La horde du contrevent

 

Roman paru aux éditions La Volte (créées exprès pour le publier), puis réédité chez Folio SF. Grand Prix de l'Imaginaire 2006.

Cas d'espèce d'un roman d'un jeune auteur, publié par un nouvel éditeur sous une forme audacieuse (accompagné d'une bande son originale) et a fait l'effet d'une traînée de poudre entre initiés. Une réputation accompagnée d'autant de mises en garde : son ambition déconcertera, sa narration à 23 voix désarçonnera.
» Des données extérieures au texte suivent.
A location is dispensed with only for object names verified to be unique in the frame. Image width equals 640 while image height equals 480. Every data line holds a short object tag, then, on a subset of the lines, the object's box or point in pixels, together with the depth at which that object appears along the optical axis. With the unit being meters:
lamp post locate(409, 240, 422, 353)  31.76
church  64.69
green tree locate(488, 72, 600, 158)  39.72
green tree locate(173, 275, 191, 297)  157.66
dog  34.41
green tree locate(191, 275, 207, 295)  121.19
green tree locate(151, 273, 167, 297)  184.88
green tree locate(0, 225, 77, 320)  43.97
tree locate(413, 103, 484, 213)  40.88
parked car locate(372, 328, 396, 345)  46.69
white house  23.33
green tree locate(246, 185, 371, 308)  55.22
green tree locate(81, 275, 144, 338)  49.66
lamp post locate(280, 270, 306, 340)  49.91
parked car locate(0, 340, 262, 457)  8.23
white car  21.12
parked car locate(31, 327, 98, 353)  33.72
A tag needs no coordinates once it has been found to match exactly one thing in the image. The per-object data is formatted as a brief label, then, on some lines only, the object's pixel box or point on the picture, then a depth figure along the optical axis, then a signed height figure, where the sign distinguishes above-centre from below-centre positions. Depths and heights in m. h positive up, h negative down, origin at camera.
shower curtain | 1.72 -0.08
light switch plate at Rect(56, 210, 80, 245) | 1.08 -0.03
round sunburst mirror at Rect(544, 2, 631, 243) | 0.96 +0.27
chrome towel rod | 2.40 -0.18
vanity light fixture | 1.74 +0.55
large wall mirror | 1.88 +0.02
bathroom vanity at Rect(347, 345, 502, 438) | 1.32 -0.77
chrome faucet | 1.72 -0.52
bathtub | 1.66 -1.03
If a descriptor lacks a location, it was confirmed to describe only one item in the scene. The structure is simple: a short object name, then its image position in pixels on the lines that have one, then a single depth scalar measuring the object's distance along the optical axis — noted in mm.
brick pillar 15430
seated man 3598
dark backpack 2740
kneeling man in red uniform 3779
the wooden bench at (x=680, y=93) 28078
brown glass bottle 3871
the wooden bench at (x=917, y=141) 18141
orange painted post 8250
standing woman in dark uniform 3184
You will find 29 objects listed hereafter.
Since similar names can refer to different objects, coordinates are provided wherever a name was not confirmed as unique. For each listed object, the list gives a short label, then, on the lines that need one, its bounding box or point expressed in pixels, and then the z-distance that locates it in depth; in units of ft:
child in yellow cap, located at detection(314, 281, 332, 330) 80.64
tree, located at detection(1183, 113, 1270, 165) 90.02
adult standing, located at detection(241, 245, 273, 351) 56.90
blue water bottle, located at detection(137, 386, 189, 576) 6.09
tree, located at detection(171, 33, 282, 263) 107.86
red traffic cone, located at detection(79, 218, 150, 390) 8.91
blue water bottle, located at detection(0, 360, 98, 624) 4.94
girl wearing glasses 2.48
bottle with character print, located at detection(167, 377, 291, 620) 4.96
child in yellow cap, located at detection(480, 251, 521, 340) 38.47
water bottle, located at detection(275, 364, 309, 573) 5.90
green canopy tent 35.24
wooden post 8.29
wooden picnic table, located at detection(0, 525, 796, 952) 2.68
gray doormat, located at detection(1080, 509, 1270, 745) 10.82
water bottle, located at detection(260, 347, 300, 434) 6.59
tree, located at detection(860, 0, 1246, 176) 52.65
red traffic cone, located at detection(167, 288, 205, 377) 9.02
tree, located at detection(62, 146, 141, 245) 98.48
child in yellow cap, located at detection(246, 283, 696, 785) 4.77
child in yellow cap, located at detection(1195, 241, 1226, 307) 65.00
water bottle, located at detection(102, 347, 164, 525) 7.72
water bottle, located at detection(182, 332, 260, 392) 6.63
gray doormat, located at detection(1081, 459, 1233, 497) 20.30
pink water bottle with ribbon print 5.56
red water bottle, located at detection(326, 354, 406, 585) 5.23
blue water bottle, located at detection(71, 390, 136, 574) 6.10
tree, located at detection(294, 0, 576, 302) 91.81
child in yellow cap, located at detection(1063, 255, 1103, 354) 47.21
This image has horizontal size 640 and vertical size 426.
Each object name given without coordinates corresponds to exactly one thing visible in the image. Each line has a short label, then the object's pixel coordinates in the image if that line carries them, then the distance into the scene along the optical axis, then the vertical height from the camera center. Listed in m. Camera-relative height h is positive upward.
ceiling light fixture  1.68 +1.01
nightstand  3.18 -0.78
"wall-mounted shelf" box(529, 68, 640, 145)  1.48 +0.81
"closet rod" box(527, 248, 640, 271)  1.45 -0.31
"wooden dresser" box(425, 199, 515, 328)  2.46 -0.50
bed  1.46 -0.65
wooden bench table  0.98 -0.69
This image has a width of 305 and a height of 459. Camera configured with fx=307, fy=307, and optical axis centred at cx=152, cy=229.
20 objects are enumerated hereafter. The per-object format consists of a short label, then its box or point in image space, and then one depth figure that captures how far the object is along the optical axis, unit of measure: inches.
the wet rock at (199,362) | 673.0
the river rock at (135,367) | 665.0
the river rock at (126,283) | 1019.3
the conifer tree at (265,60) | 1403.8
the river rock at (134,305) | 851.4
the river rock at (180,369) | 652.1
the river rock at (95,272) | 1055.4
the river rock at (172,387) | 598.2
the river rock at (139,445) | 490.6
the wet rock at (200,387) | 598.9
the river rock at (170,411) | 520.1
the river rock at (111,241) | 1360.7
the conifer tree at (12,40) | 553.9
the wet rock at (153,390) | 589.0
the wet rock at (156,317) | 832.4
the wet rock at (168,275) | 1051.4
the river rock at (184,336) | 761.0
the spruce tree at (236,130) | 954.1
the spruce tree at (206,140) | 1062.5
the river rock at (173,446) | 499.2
C'est donc avec d'autant plus de surprise que l'on y entre en fait très facilement. L'usage de signes pour désigner les narrateurs est à la fois pratique et concis. Rares sont les œuvres de science-fiction qui sont aussi habiles dans cette étape-clé consistant à faire rentrer le lecteur dans leur univers. La clé de lecture est simple : tout est construit sur un élément, le vent, qui modèle un monde, qui impose un tempo, qui érode un langage, qui sculpte les hommes. La création est époustouflante.

Loin d'être déroutante, l'amorce est prometteuse. Avec le contrepoint forcé que cela implique, le risque de déception. Ce livre qui retrace les frontières des littératures de l'imaginaire emprunte malheureusement certains défauts spécifiques au roman de quête propre à la fantasy - la succession d'épreuves parfois répétitives - et certains travers propres à la science-fiction - des constructions théoriques métaphysiques parfois absconses.

Le dénouement, quant à lui, est d'une telle logique qu'il est très vite évident, mais cela ne nuit pas vraiment au récit. La tension scénaristique décroît parce qu'on en sait vite trop sur ce monde (c'est en quoi la comparaison avec Le monde inverti n'est que de façade tant les deux romans sont dissemblables), mais elle est compensée par des personnages qui prennent chair lorsque le récit se concentre sur quelques-uns d'entre eux.

Lorsque le roman cesse d'être un "tour de force", comme diraient nos amis anglo-saxons devant cette monumentale ambition, on reste ébloui par la force du tour... Si le vent est ponctuation, la pulsation de chaque personnage devient l'aérodynamique de l'écriture. Le style de Damasio est pluriel mais authentique, authentique parce que pluriel.